A Veteran’s Legacy
He was a boy once, taught to ride ponies by his mama.
He had only one sister, no brothers, and a father who wasn’t present.
He was a boy who couldn’t breathe, lungs constricted by asthma.
He worked odd jobs to help support the family.
He was a boy who played saxophone and clarinet well.
He struggled in classes and was told he wasn’t bright.
He was a boy when he left school, not yet graduated, not yet 18.
He left school on the promise of a high school diploma.
He was too young to sign the papers.
He asked his mother for consent; she conceded, her only son would serve.
He was skinny, runt-like, at only 109 pounds, but they would take him.
He would play in the band and be trained as a medic.
He would serve in the name of his family, his friends, his country.
He served in the Navy, on the USS Yorktown, in the Pacific during WWII.
He played his saxophone and wheezed at night.
He saw action.
He saw death and pain and horror no boy of 16 or 17 should see.
He bonded with his shipmates, and they with him.
He mourned the loss of his best friend.
He swallowed his fear.
He rescued men when the ship was hit.
He was injured.
He earned medals.
He entered as a boy; he left as a man.
He said he simply did what he had to do, that they all did.
He lived in Paris after the war.
He played jazz and conversed with Jean-Paul Sartre.
He returned home to begin anew.
He went back to school on the GI bill.
He became a lawyer.
He met a woman and proposed 6 weeks later.
He married her in less than a year.
He started a family and he returned to school.
He became a psychologist.
He built a marriage, a family, and a private practice.
He became a writer.
He regularly challenged his mind; education mattered to the boy who left high school.
He teased with a dry sense of humor.
He encouraged and guided his children in their education and in life.
He traveled the world and inspired his children to do the same.

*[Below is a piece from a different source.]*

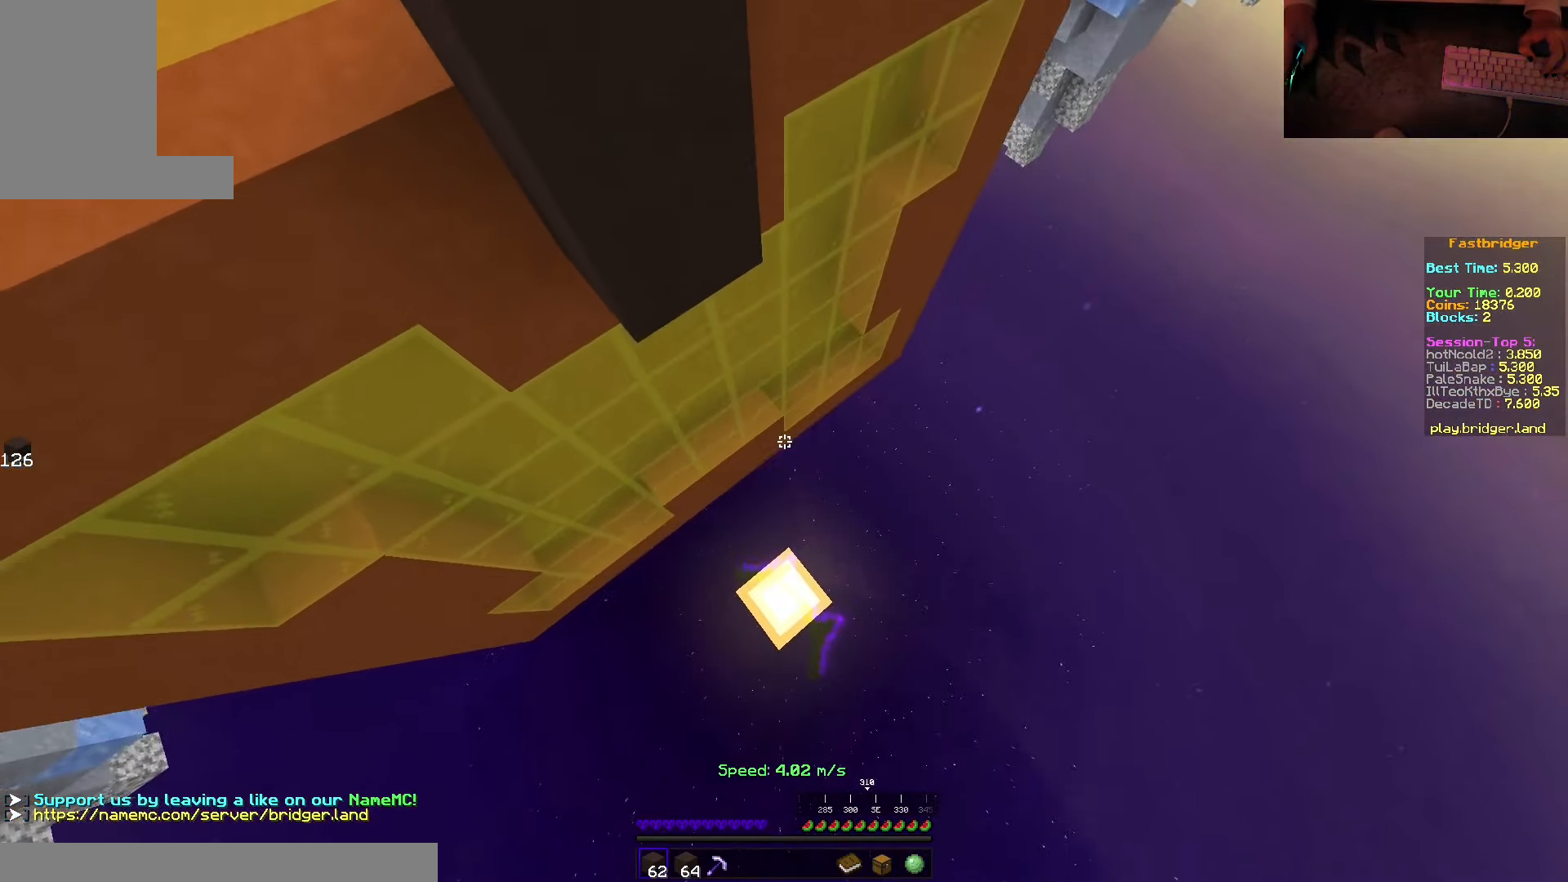
{"keys": ["d"], "mouse": ["right"], "events": [[167, "mouse_right", "up"], [234, "space", "up"], [300, "s", "up"], [500, "mouse_right", "down"]]}
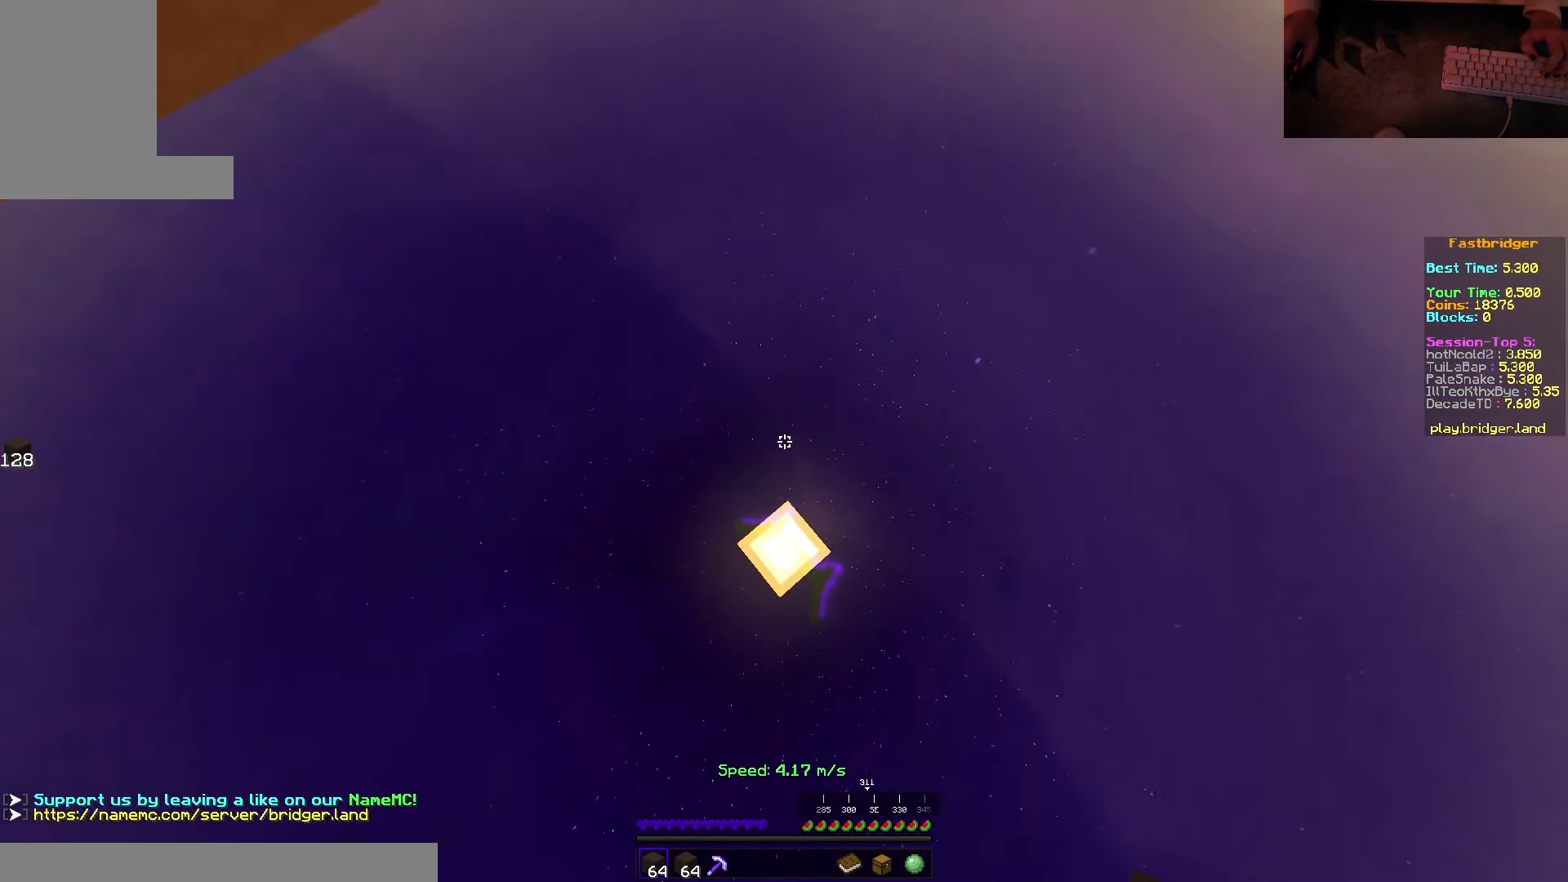
{"keys": [], "mouse": [], "events": [[67, "d", "up"], [234, "mouse_right", "up"]]}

He woke with sick children, mourned the loss of a child, and assembled toys late on Christmas Eve.
He openly missed them when the last had left the nest.
He loved his children well.
He was a romantic.
He would buy her violets, the flowers she carried on their wedding day.
He called her “Doll”, and his eyes still sparkled each time he looked at her.
He would ask her, “Did I make you feel loved today?” at the end of the day.
He held her hand when they walked.
He celebrated their love.
He would share almost 50 years with her.
He loved her well.
He rarely spoke of the pain he had seen in the war or in life.
He served his country, his community, and his family.
He left a legacy of discipline, of humility, but most of all, of love.
He was a veteran, and I’m proud to say he was my father.
And, he is missed.
To all the men and women who serve and have served our country, my family and I thank you.